BEGIN ENTRIES SHOWN
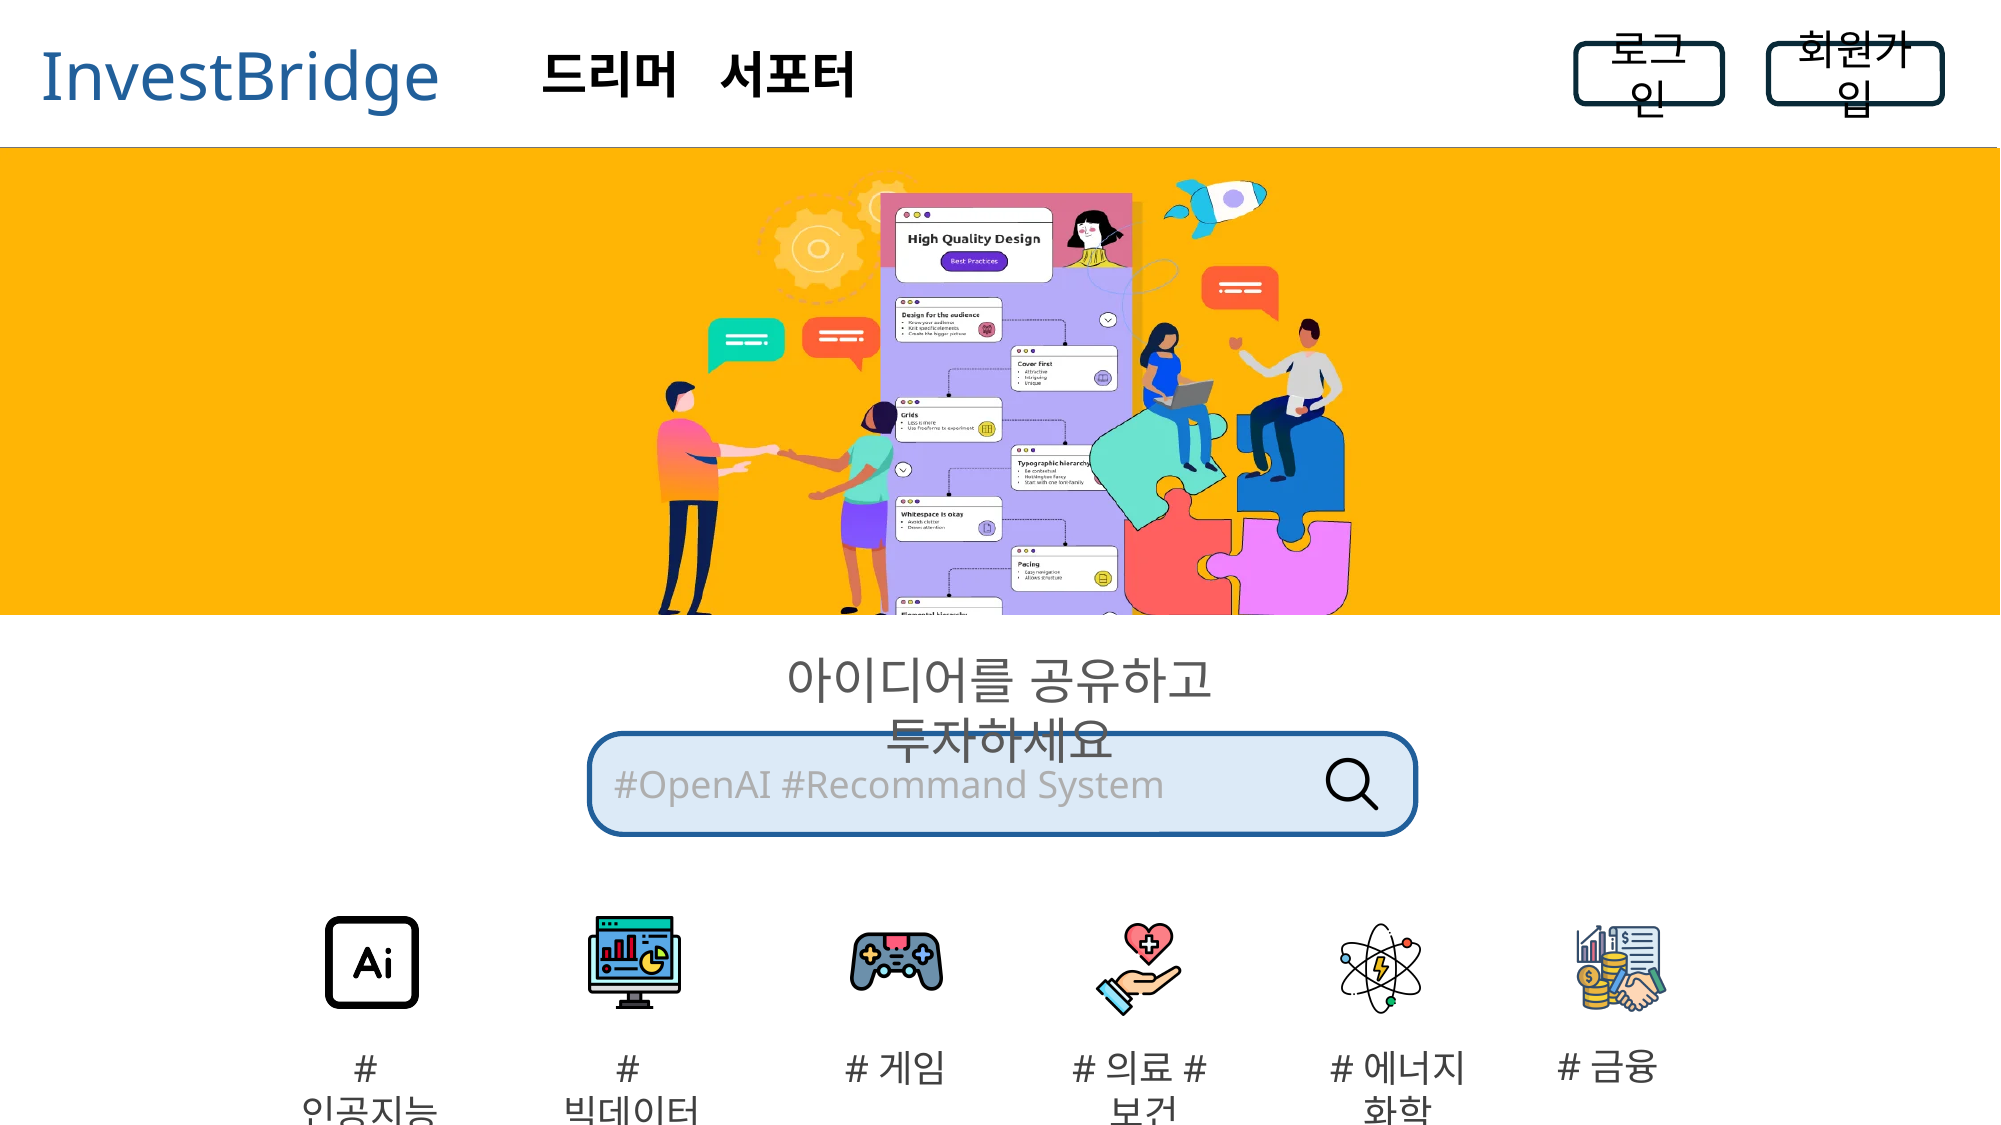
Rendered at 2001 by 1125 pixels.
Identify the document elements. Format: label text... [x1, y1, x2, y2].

picture [1316, 748, 1387, 819]
text_box 드리머 [495, 36, 673, 111]
picture [1091, 922, 1185, 1016]
text_box 회원가입 [1767, 41, 1944, 106]
picture [587, 916, 681, 1010]
text_box #게임 [810, 1037, 982, 1098]
text_box #금융 [1516, 1035, 1700, 1095]
text_box #인공지능 [274, 1037, 466, 1125]
text_box 서포터 [673, 36, 904, 111]
picture [849, 914, 943, 1008]
text_box 아이디어를 공유하고 투자하세요 [666, 642, 1334, 777]
text_box InvestBridge [27, 26, 508, 121]
text_box #빅데이터 [537, 1037, 728, 1125]
picture [1333, 921, 1427, 1015]
picture [1575, 921, 1669, 1015]
picture [0, 148, 2000, 615]
picture [325, 916, 419, 1010]
text_box #의료#보건 [1041, 1037, 1248, 1125]
text_box #에너지 화학 [1281, 1037, 1516, 1125]
text_box 로그인 [1574, 41, 1725, 106]
text_box #OpenAI #Recommand System [587, 731, 1418, 836]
END ENTRIES SHOWN
DESCRIPTION OF THE TASK: All the records need to be printed again exactly as written, though without their pictures.

EXERCISE ANSWER:
Rendered at 2001 by 1125 pixels.
Identify the document elements. Format: label text... [x1, y1, x2, y2].

picture [1316, 748, 1387, 819]
text_box 드리머 [495, 36, 673, 111]
picture [1091, 922, 1185, 1016]
text_box 회원가입 [1767, 41, 1944, 106]
picture [587, 916, 681, 1010]
text_box #게임 [810, 1037, 982, 1098]
text_box #금융 [1516, 1035, 1700, 1095]
text_box #인공지능 [274, 1037, 466, 1125]
text_box 서포터 [673, 36, 904, 111]
picture [849, 914, 943, 1008]
text_box 아이디어를 공유하고 투자하세요 [666, 642, 1334, 777]
text_box InvestBridge [27, 26, 508, 121]
text_box #빅데이터 [537, 1037, 728, 1125]
picture [1333, 921, 1427, 1015]
picture [1575, 921, 1669, 1015]
picture [0, 148, 2000, 615]
picture [325, 916, 419, 1010]
text_box #의료#보건 [1041, 1037, 1248, 1125]
text_box #에너지 화학 [1281, 1037, 1516, 1125]
text_box 로그인 [1574, 41, 1725, 106]
text_box #OpenAI #Recommand System [587, 731, 1418, 836]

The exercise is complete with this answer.